Kate Chisholm

Children in need

‘I want people to feel quite shocked,’ said Professor Tanya Byron in her opening lecture for Radio Three’s annual Free Thinking festival.

issue 31 October 2009

‘I want people to feel quite shocked,’ said Professor Tanya Byron in her opening lecture for Radio Three’s annual Free Thinking festival.

‘I want people to feel quite shocked,’ said Professor Tanya Byron in her opening lecture for Radio Three’s annual Free Thinking festival. This year’s theme is the 21st-century family and Byron, the clinical psychologist and presenter of the television series The House of Tiny Tearaways, was addressing an audience in Gateshead where this year’s festival is based. The purpose of ‘free thinking’ is to focus on a subject and take it to its extremes, in the hope that some creative ideas might emerge. Professor Byron’s ‘take’ on the family today focused on the children, and not just any children, but those who are out of control, dysfunctional, anti-social and presenting to the authorities as a ‘problem’. What can be done about them? She’s shocked by the ‘general climate of intolerance towards children which appears to exist within the UK’, and wants us to be shocked too. Three children out of a typical primary-school class of 33 will have some kind of mental-health problem, declared the professor in her most controversial statement. We’re frightened of them, she says, and unwilling to face up to our responsibility for them.

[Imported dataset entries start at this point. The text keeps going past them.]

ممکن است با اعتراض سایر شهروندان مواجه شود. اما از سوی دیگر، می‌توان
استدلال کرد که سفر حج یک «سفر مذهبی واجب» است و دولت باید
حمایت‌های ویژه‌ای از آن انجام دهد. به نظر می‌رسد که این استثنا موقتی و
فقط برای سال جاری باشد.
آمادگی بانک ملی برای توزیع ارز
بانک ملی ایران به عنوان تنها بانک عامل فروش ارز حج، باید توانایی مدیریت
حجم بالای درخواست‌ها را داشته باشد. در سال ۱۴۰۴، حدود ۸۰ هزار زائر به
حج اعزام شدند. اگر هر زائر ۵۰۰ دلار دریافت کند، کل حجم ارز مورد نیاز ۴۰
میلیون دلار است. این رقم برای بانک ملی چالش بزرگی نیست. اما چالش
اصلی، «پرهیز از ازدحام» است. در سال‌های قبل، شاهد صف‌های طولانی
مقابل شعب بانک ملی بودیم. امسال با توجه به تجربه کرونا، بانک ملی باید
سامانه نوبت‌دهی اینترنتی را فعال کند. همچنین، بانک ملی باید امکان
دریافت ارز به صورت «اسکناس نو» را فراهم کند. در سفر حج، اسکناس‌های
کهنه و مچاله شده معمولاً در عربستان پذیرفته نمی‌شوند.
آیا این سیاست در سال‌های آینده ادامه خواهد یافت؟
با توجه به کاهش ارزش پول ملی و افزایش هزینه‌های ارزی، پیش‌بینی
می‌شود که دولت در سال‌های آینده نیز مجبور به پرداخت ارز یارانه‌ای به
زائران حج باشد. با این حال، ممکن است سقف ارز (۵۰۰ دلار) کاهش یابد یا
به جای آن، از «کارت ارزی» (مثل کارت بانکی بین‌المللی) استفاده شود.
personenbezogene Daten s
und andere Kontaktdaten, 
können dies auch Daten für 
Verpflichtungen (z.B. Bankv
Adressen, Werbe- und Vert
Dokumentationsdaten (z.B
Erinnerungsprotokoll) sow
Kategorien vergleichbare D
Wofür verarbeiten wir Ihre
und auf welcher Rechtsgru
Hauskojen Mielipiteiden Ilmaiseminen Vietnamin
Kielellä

This was a really depressing opening to the festival. Is our society in such a bad way? Where does her figure of 10 per cent of children come from, I wondered? And what does Byron mean by ‘mental-health problem’? It was not at all clear whether that figure refers to behavioural difficulties, literacy issues or depressive symptoms. She argues that society itself is ‘family’ and we all need to take responsibility for the love and respect that children need.